Malawi, a Pennsylvania-sized country in southeast Africa, has four things in abundance: AIDS, malaria, drought and tobacco (its major crop). It also has a functioning democracy and little conflict. To date, therefore, it has not attracted much attention from the rest of the world. But that's about to change. Malawi is about to be hit by a force that has thrown much more robust countries for a loop. Her name is Madonna.

And being Madonna, she's not arriving in Malawi by halves. She has already committed to raising at least $3 million to fund programs particularly aimed at orphans there. Of Malawi's population of 12 million, about a million are orphans. Ground has just been broken on an orphan care center, which aims to feed and educate as many as 1,000 children a day. She has also formed a partnership with developing-world economic guru Jeffrey Sachs on programs to improve the health, agriculture and economy of a village nearby. She's financing—to the tune of about $1 million—a documentary about the plight of children there. And she has met with Bill Clinton to see if they can work together to bring low-cost medicines to the area, as well as partnering with several aid organizations. This, mind you, is all before Madonna has ever even set foot in Africa. (She plans to go in October.)

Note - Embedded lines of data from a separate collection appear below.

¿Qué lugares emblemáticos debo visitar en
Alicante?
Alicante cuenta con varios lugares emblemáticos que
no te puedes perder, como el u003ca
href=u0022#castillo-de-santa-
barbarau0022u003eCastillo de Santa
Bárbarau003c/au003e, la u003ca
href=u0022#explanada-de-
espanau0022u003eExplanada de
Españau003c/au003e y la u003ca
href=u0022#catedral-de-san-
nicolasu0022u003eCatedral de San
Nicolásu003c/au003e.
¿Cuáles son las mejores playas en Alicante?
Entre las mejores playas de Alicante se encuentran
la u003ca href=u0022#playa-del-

"For the last few yearsŚnow that I have children and now that I have what I consider to be a better perspective on life—I have felt responsible for the children of the world," says Madonna, taking a break between London concert dates . "I've been doing bits and bobs about it and I suppose I was looking for a big, big project I could sink my teeth into." The "better perspective" she attributes to Kabbalah, the study of Jewish mysticism. Her co-founder in the Raising Malawi project is Michael Berg, founder of the Kabbalah center in Los Angeles and one of the driving forces behind its growing popularity. And although it has no religious affiliation, the orphan-care center—which will be like a day camp for orphans, who often have relatives who will give them a place to sleep but cannot feed them—will offer programs based on Spirituality for Kids, Kabbalah's children's program. "One of the main precepts of Kabbalah is that we're put on this earth to help people," says Madonna. "And your job is to figure out how you can help, and what it is that you can do."

Madonna is the latest in a line of major stars who have been trying to cast some of their limelight onto the situation in Africa. Sachs, who Madonna called after she read his book The End of Poverty, has already worked closely with Bono and Angelina Jolie, among others. He knows people are cynical about celebrities' philanthropic efforts, but having met with Madonna (they had lunch and then he went to his first-ever Madonna concert), he's not. "Of course there are no doubt people who on a fling say something, but that's not what Madonna's doing, it's not what Angelina's doing, it's not what Bono's doing," he says. "In the very noisy and complicated world that we have, people that reach large numbers of people, like Madonna does, have an extraordinarily important role to play. When they're devoting their time, their money, their name, a lot of effort, a lot of organization skill to all of this, it makes a huge difference. The cynics are just wrong. They don't get it."